→ **PROBLEM DETAILS**
Each line below needs to be repeated precisely as it is.

→ **SUPPLIED DATA**
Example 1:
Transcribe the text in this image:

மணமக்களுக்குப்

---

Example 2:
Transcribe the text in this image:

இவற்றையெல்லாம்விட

→ **REPLY**
Example 1:
Transcribe the text in this image:

மணமக்களுக்குப்

---

Example 2:
Transcribe the text in this image:

இவற்றையெல்லாம்விட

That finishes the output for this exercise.